Advanced clients and/or athletes have unique needs. Endurance athletes, bodybuilders, or those looking to increase muscle can benefit from adding a protein-and-carbohydrate drink during their workout, while physique competitors, and those trying to maximize fat loss can benefit from taking branched-chain amino acids during their workout.
8) Is it important when I eat? Will eating at night cause me to gain weight?
It’s called nutrient timing, and for pro bodybuilders and other physique competitors, high-level professional athletes, athletes who need to make a weight class, such as wrestlers, and those who compete in various events in a single day, it can make a difference. For the majority of us “regular people,” it takes a lot of extra effort and additional planning and makes dieting so much more complicated. So, unless you’re in one of those groups, when you eat is not as important as what you eat is, meaning you should eat good, nutritious foods in reasonable amounts at every meal.
9) Should I try the Paleo diet?
Paleo is one of the most popular diet methods in the world. It emphasizes eating mostly whole-food sources of lean proteins, fresh vegetables and fruits, and healthy fats.
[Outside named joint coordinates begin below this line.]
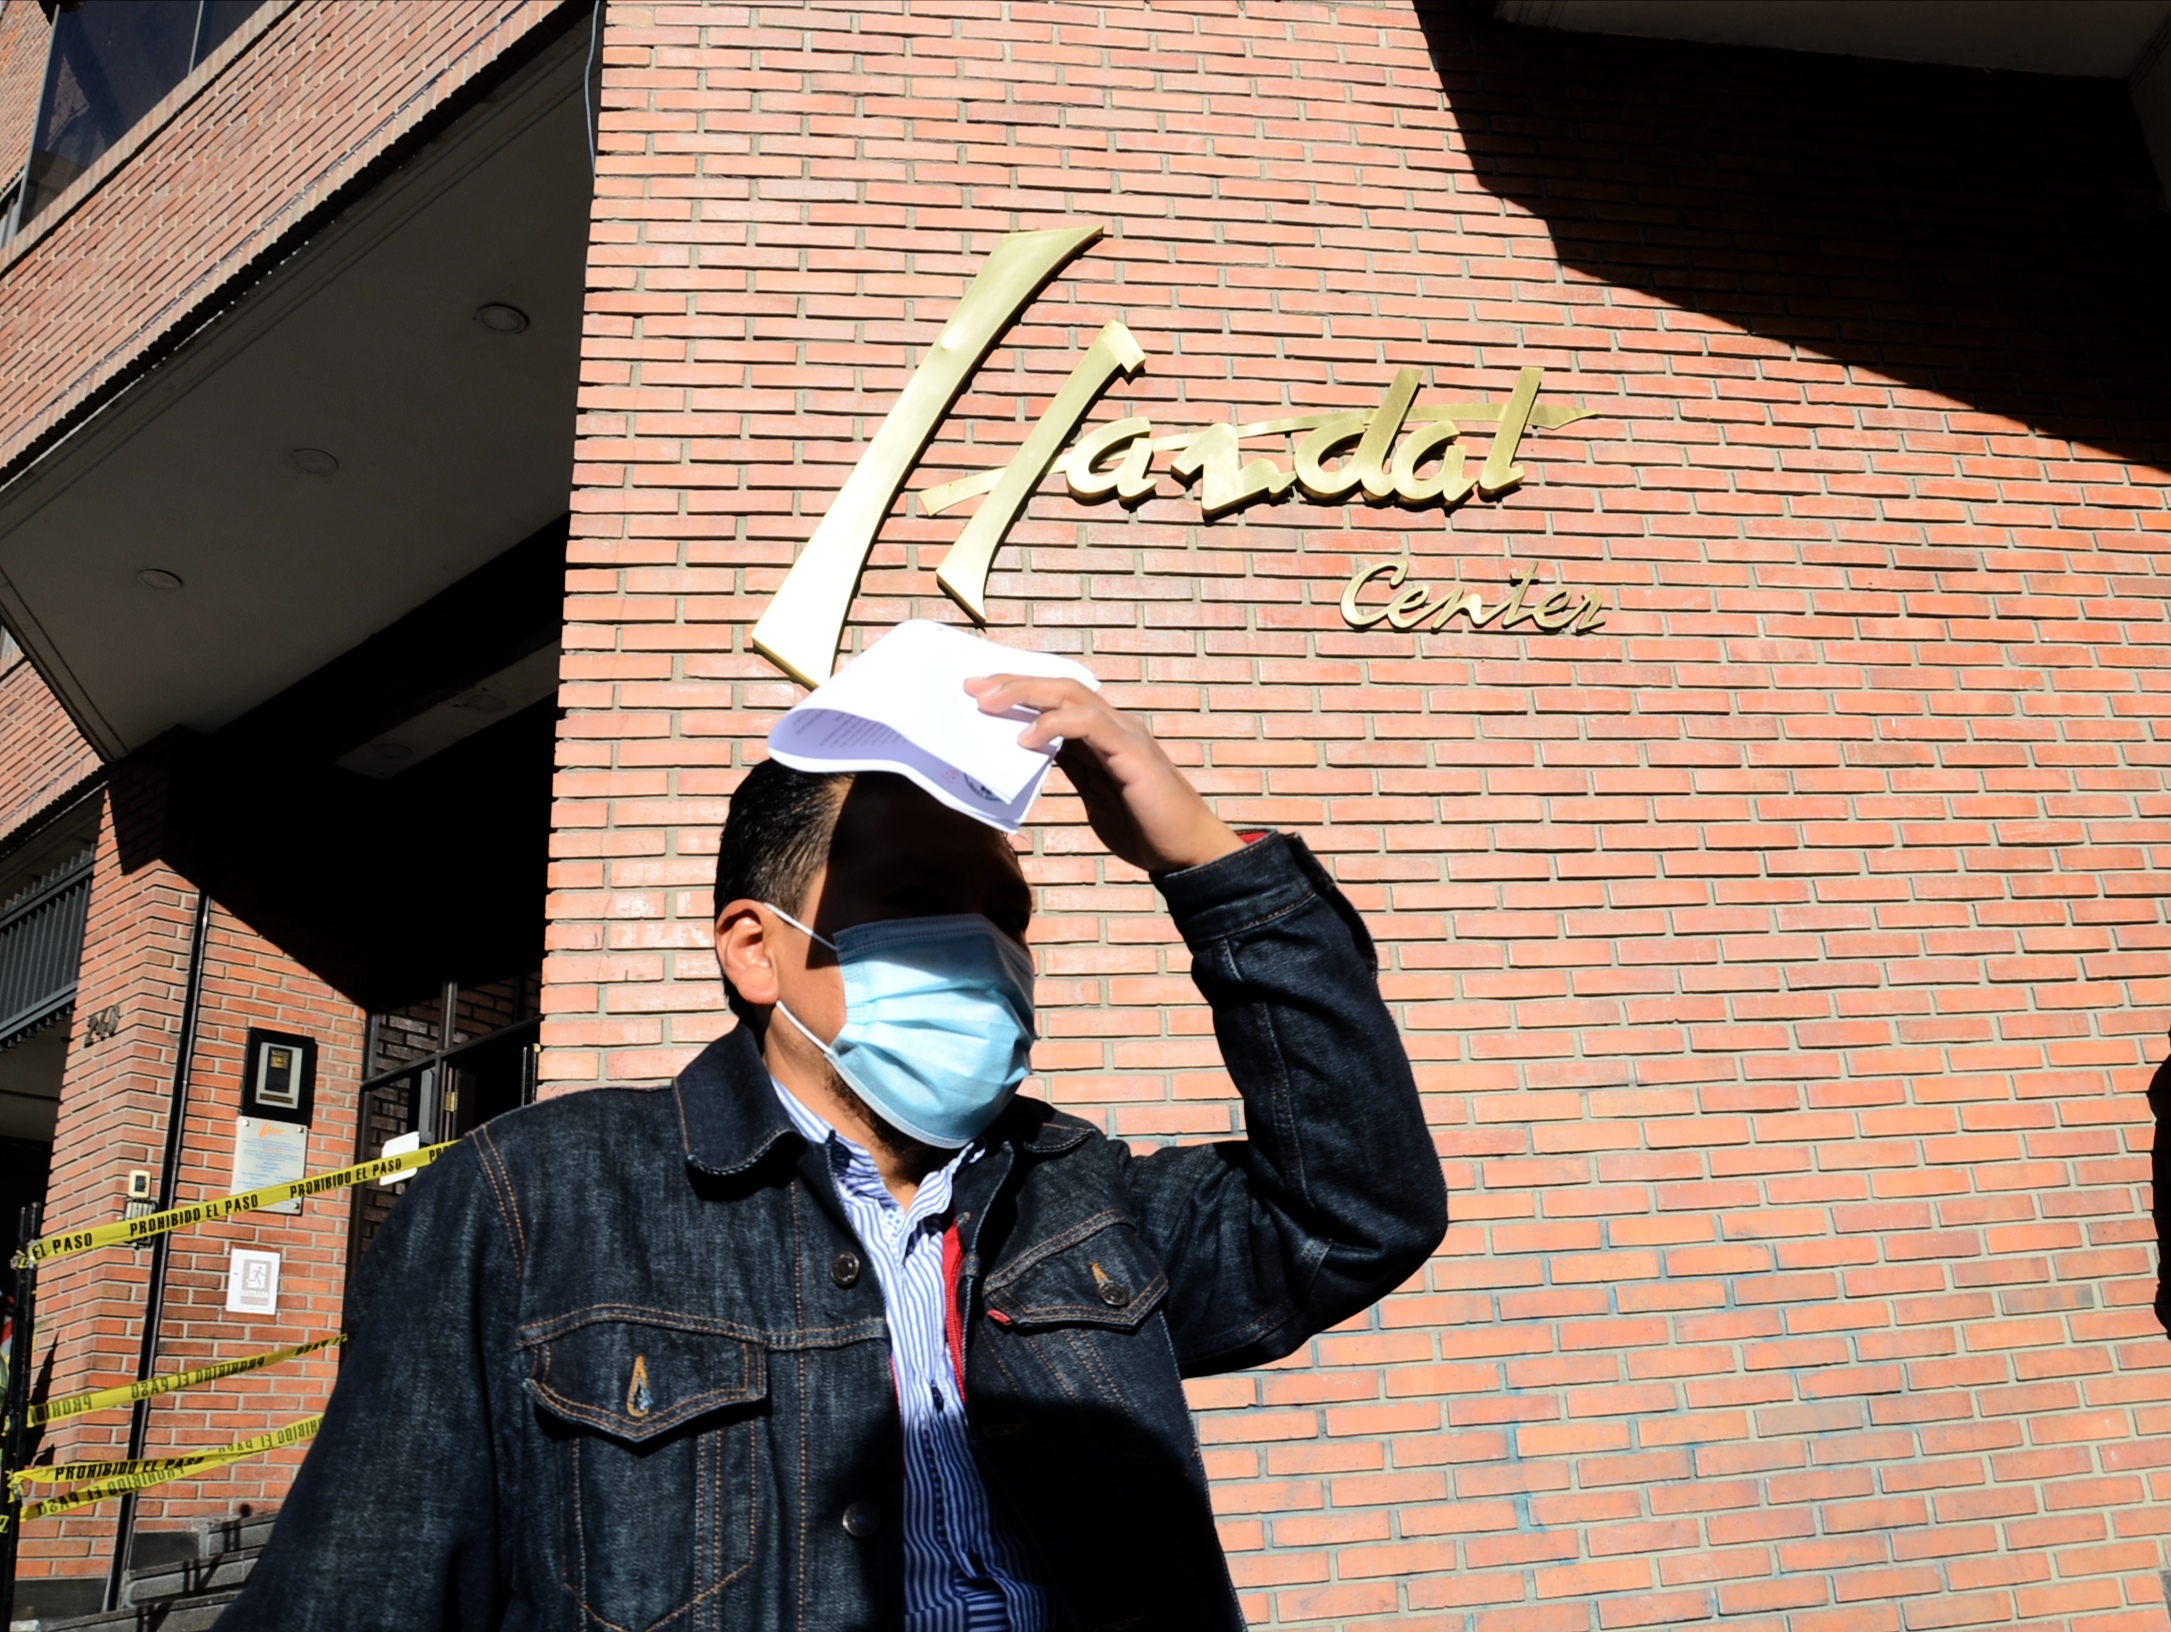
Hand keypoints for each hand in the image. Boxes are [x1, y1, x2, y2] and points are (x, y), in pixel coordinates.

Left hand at [964, 675, 1243, 873]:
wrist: (1186, 853)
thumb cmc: (1144, 828)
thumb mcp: (1095, 795)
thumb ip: (1071, 770)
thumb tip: (1031, 757)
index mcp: (1103, 735)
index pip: (1056, 699)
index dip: (1019, 691)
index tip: (979, 692)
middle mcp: (1114, 726)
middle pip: (1059, 686)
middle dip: (1013, 683)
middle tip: (972, 687)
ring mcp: (1125, 735)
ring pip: (1072, 695)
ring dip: (1026, 693)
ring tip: (989, 703)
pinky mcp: (1133, 753)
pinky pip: (1090, 724)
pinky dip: (1055, 724)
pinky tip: (1026, 738)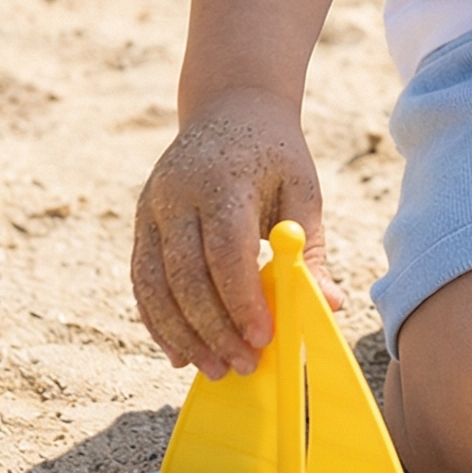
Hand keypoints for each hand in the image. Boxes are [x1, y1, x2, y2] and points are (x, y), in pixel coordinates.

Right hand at [131, 87, 341, 377]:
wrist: (230, 104)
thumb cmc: (275, 152)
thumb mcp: (303, 190)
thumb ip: (310, 248)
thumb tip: (330, 305)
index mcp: (222, 180)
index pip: (225, 251)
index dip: (241, 300)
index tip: (264, 338)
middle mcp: (177, 193)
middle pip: (184, 275)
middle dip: (212, 329)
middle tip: (242, 366)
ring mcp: (152, 206)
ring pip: (153, 284)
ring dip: (180, 334)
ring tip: (213, 368)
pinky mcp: (141, 220)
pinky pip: (142, 280)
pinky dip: (157, 319)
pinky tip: (181, 350)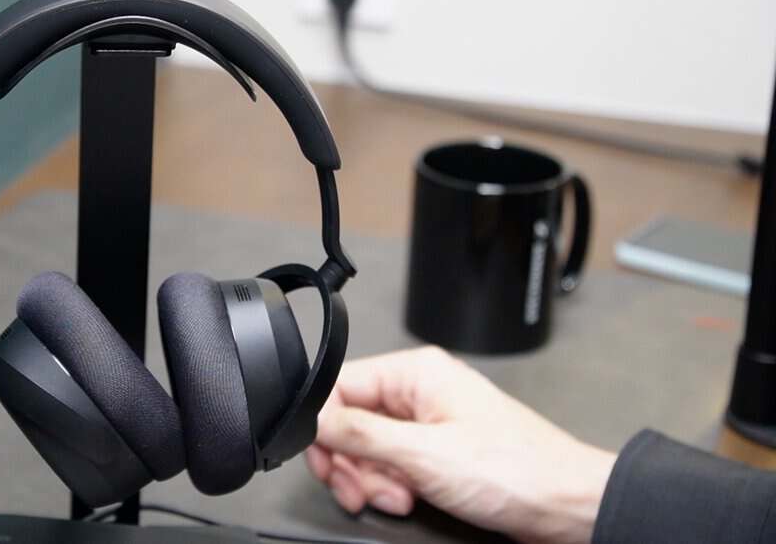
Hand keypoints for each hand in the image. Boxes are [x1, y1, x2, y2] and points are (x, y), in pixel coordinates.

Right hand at [306, 346, 615, 543]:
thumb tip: (314, 418)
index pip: (340, 387)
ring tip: (396, 498)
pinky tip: (408, 499)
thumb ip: (361, 435)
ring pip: (368, 448)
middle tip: (360, 490)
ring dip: (371, 480)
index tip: (327, 462)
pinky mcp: (436, 453)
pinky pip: (392, 465)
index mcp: (416, 373)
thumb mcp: (424, 454)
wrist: (567, 508)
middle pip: (350, 421)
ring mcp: (428, 424)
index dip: (325, 429)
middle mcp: (420, 392)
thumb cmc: (518, 472)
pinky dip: (391, 486)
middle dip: (350, 462)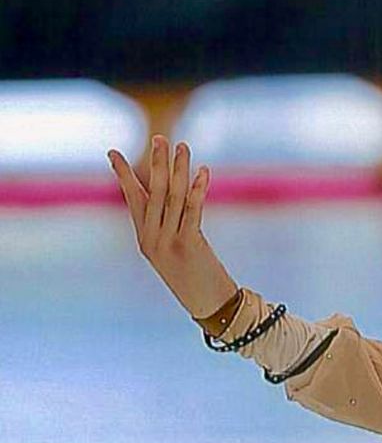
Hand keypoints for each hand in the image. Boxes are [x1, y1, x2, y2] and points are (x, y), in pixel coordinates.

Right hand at [107, 135, 238, 320]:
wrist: (207, 305)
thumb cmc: (193, 277)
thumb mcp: (173, 250)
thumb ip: (168, 225)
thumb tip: (172, 196)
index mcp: (144, 237)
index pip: (132, 199)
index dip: (123, 174)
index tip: (113, 152)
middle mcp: (152, 238)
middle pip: (153, 193)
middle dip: (156, 163)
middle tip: (161, 138)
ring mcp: (168, 242)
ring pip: (173, 198)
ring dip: (179, 169)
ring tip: (183, 147)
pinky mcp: (189, 245)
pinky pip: (192, 211)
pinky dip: (198, 189)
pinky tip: (203, 172)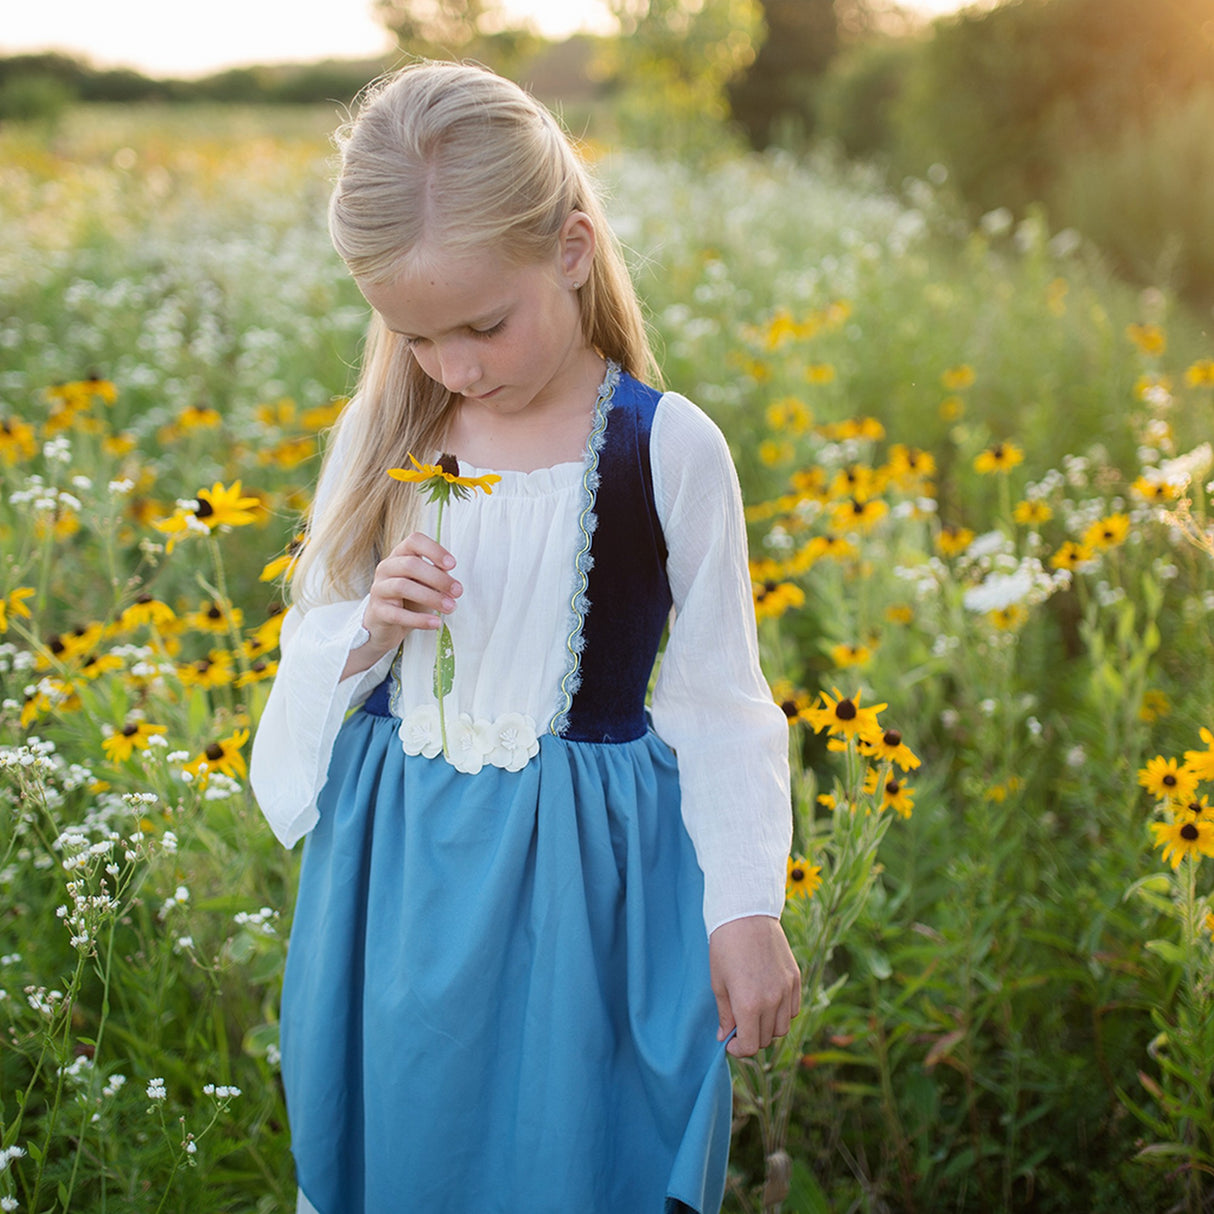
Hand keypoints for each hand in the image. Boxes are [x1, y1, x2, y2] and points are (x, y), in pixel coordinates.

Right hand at [344, 531, 460, 676]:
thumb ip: (437, 576)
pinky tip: (436, 623)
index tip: (452, 565)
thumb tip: (452, 581)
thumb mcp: (425, 584)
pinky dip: (420, 620)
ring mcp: (379, 589)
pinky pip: (398, 614)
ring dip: (431, 598)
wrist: (385, 624)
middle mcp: (386, 568)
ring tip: (450, 607)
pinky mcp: (377, 611)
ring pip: (403, 587)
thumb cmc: (409, 599)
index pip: (414, 541)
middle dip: (438, 578)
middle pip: (411, 565)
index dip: (434, 550)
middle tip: (457, 591)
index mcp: (400, 555)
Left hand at [708, 915, 800, 1057]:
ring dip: (768, 1027)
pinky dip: (782, 1013)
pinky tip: (768, 1000)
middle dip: (751, 1037)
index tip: (731, 1043)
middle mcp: (772, 1001)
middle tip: (738, 1024)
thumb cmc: (725, 947)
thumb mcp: (718, 983)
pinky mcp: (796, 979)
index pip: (750, 1046)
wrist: (746, 915)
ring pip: (782, 1028)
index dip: (739, 1050)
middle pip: (766, 1038)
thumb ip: (725, 1014)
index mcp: (749, 1005)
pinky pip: (793, 1010)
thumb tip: (725, 1036)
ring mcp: (787, 990)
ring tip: (754, 1011)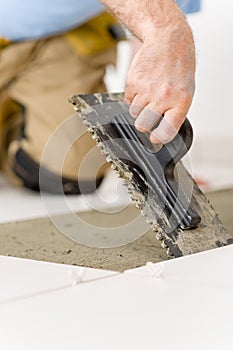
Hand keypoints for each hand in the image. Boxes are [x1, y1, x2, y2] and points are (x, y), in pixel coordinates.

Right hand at [125, 19, 195, 143]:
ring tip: (148, 94)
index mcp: (180, 102)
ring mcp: (146, 89)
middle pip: (143, 125)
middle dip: (144, 124)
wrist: (168, 40)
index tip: (155, 138)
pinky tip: (143, 86)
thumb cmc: (179, 67)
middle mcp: (163, 97)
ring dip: (138, 108)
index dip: (158, 138)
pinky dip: (133, 96)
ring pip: (133, 113)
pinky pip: (127, 100)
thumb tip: (160, 131)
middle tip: (149, 114)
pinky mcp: (133, 82)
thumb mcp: (186, 91)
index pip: (166, 131)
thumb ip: (174, 112)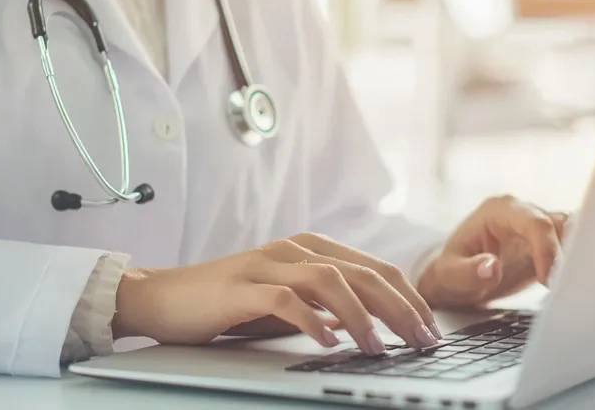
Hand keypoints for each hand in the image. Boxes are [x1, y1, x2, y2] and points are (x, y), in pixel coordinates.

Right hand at [112, 233, 441, 354]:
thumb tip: (373, 322)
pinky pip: (284, 300)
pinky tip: (329, 341)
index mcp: (310, 248)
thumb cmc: (229, 302)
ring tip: (379, 346)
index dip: (407, 297)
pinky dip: (312, 320)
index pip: (374, 267)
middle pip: (361, 273)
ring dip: (361, 316)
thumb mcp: (287, 300)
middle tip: (421, 341)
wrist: (165, 297)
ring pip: (330, 281)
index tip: (429, 328)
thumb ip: (325, 303)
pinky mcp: (240, 288)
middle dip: (398, 308)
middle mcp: (293, 250)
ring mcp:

Some people find it to be too restrictive; others love it and feel good with this type of eating. Again, it’s all about what works for you and how consistent you can be with it.
10) Should I do a detox diet or juice cleanse to help lose weight?
Juicing cleansing and detox have their fans, but they can cause issues in some people, such as protein deficiencies, calories deficiencies, low blood sugar, and GI tract dysfunction. Too much of such a restrictive diet, and the calorie deficit can cause your body to starve and leave you with low energy and other harmful effects. If doing a cleanse or detox diet will help you stay consistent in your dieting efforts and will keep you motivated, by all means juice away. I prefer that my clients build lifelong skills and eating habits, along with daily exercise, in order to improve their health, performance, and body composition without using extreme and unsustainable practices like detoxes and cleanses.